§ **Using the information**
1) Reproduce the passage of the remote onboarding guide starting at "A Comprehensive Guide" and ending at "walkthroughs and discussions.", switching "company data" to "customer records".
2) Summarize the remote onboarding guide in two sentences.
3) Extend the remote onboarding guide, picking up after its final sentence.

A Comprehensive Guide to Onboarding Remote Employees

Onboarding Remote Employees

Article Roundup

  • Remote work is changing nearly every industry. It can allow companies to grow new capabilities quickly and efficiently.

  • Onboarding remote employees has it’s own unique set of challenges. New systems have to be created to replace in-person communication, and company data must be secure.

  • Training is important for remote employees. This can be done through a combination of standardized, pre-made material and live walkthroughs and discussions.

  • Communication is just as important for remote employees as those in the office. They need to be part of the team and know who to go to when they need help or have a question.

Remote working started to become a viable option for many companies in the mid-2000s, made possible by increasing internet connectivity and cloud-based enterprise software. The covid-19 pandemic pushed the trend into high gear, with many offices forced to develop remote working systems in a very short amount of time. This not only encouraged the software innovations needed to support remote work environments, but it also made many employers and employees realize that remote work could be a real, viable alternative to traditional office environments.

There are many reasons for employers to hire and onboard remote workers, which we will discuss below. Whatever your reasons, though, you’re going to need a solid remote onboarding process to make those new hires feel at home, work together with the rest of the team, and do their jobs effectively and efficiently for the long term. This comprehensive guide to onboarding remote employees will list the challenges and best practices that you need to be aware of when building your remote team.

Why go remote?

There are many reasons for hiring remote workers, and these are as varied as the employers that hire them.

1. Larger talent pool (especially if you go global)

It could be that the talent a company is looking for simply does not exist in their area. Hiring remote employees allows companies to tap into a global talent pool. This is often much more attractive than relocating company offices to a new (possibly more costly) area where the talent they need can be found, or hiring and relocating untested new employees.

2. Cost savings 

Today there are highly trained, qualified professionals in nearly every industry, based around the world. A good deal of them speak fluent English and have experience working for fast-paced, competitive, international companies. The high cost of living in many large US cities makes professional salaries high as well, but the converse is also true in many locations with low costs of living. A US-based employer can offer a very competitive and attractive package to international professionals, and still pay less than they would for a similarly qualified employee based at the home office.

Additionally, remote employees do not require further office infrastructure. The investment that would go into renting larger spaces and paying higher utility bills can be spent on hiring a larger, more competitive remote team, or anything else that drives company growth.

3. Attract new employees

Work-life balance is very important to employees, as the Great Resignation showed. With remote work, employees can have a flexible schedule that allows them to save hours spent commuting and spend more time with their loved ones, while still advancing their careers. By spending less on office space, employers can free up funds to offer benefits packages and bonuses that attract the best remote talent available.

4. Retain employees

Often, good employees have to resign to spend more time with their children, take care of a sick family member, or move to a new location following a partner’s job offer. With remote work, none of these needs to be a reason for a good employee to leave their job.

What is remote onboarding?

Remote onboarding is the process of getting a new remote employee everything that they need to start work. This includes meeting their peers and managers, getting trained on software and company protocols, learning standard operating procedures, and learning the responsibilities and expectations relating to their own work. It also includes filling out any legal paperwork required by local regulations, both in the employer’s and the employee’s jurisdictions.

§ **Recorded information**
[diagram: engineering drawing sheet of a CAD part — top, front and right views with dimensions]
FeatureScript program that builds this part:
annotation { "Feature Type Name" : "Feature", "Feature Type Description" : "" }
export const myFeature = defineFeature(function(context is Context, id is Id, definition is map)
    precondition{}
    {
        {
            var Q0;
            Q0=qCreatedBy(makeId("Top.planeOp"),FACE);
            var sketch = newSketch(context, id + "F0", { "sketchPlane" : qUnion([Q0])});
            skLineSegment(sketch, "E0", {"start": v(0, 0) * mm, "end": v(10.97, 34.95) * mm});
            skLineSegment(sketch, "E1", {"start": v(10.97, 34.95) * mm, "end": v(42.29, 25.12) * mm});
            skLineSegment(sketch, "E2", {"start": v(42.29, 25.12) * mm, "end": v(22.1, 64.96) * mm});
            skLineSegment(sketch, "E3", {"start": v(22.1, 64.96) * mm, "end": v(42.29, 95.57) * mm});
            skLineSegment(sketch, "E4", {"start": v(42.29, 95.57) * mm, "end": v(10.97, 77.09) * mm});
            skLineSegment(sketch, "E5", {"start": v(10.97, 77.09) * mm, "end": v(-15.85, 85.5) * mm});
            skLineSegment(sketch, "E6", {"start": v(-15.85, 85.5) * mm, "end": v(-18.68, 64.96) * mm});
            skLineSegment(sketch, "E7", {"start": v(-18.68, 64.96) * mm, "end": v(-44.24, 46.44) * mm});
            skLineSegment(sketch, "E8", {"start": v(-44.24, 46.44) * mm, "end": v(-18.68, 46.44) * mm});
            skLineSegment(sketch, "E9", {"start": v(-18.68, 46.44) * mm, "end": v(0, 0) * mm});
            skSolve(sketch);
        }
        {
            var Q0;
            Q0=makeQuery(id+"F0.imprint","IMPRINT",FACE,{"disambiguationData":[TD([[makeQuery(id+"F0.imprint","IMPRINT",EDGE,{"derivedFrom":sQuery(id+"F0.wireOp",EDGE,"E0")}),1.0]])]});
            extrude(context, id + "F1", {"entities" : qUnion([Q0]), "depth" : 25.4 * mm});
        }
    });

§ **Outputs by task**
1)
A Comprehensive Guide to Onboarding Remote Employees

Onboarding Remote Employees

Article Roundup

  • Remote work is changing nearly every industry. It can allow companies to grow new capabilities quickly and efficiently.

  • Onboarding remote employees has it’s own unique set of challenges. New systems have to be created to replace in-person communication, and customer records must be secure.

  • Training is important for remote employees. This can be done through a combination of standardized, pre-made material and live walkthroughs and discussions.

2) Remote work became a viable option for many companies in the mid-2000s and was accelerated by the covid-19 pandemic, and employers hire remote workers to reach a larger talent pool, save costs, attract new employees and retain good ones. Remote onboarding is the process of giving a new remote employee everything needed to start work, including meeting peers and managers, training on software and protocols, learning procedures and responsibilities, and completing required legal paperwork.

3)
Onboarding remote employees properly is crucial to ensuring the success of your remote workforce and remote hiring strategy. 

What are some remote onboarding challenges?

1. Making employees feel welcome

In any work environment, new employees have to feel that they are part of a team, and that they have somewhere to go when they have questions. Without the face-to-face contact of an office, this can be a bit trickier. One-on-one video calls, group chats, and plenty of open communication both within teams and throughout the organization will help new remote employees feel welcome and supported.

Also, remember that all employees have different learning styles. Some may prefer learning about their new position by jumping in and working hands-on, while others need to learn by discussing with others, or reading a handbook. In remote work, these cues are not self-evident, so it is up to the employer to find the right options that will fit their employees.

2. Cybersecurity 

Remote work inevitably involves giving access to the company intranet, logging into remote desktops, accessing company databases, and/or other potential security risks. If you have an internal security team or work with a security consultant, show them your entire remote work setup and ask them to test it to be sure risk is kept at a minimum. If you’re working with a PEO or EOR to process your remote employees, ask them for advice or if they have security consultants available. You can also ask your software vendors for their best practices in onboarding new remote employees.

3. Training 

In a physical office, it’s easy for new employees to ask their neighbors for help, or to walk over to the desk of a superior. In a remote situation, there needs to be more setup beforehand. The last thing you want is for a new hire to start working without having the tools that they need or knowing how to use them. To prevent this, create a solid onboarding package, assign a mentor or buddy to the new hire, introduce them to the entire team, and continue checking in and training over their first few months of work.

What are some remote onboarding best practices?

1. Set up new employees with the right tech/accounts

If you are providing your new remote employees with equipment, try to have their computers, phones, and other hardware shipped with all necessary software already set up. Otherwise, make sure they have the account access they need. 

At the same time, ensure that the new employee’s full information is uploaded to your company’s HR information management system. 

2. Adequate training 

It is extra important to have complete documentation for remote employees. This could be an employee handbook, or a series of constantly updated articles on how to best solve problems or perform certain functions.

Even with documentation, you’ll have to show new employees the ropes. This could be done with videos, walkthroughs on a shared screen, interactive tutorials, or a combination. Your handbook and training documentation should be living documents, keep improving the system as your remote team grows.

3. Mentorship/buddies

In addition to training, a mentor or buddy is critical in helping a new remote employee get off to a good start. The mentor could be the same person who handled the new employee’s original training, or in a larger organization, it may be a peer or direct supervisor. Having a buddy or mentor makes the new hire feel that they are part of a team, preventing them from feeling lost while working alone at home.

4. Group Onboarding

Consider group onboarding if you are planning on hiring several remote workers who will be engaged in similar work. A group process will help make the new hires feel that they are part of a team, bringing them closer to their immediate peers. By getting to know each other early on, the new team will have an easier time communicating and can help each other.

A group onboarding process will also make preparation easier on the management side. If you are planning walkthroughs or sample workflows, you can save a lot of time by going through the process once. Since you’re preparing for more than one new hire, your onboarding team can devote more time to creating high-quality materials as well.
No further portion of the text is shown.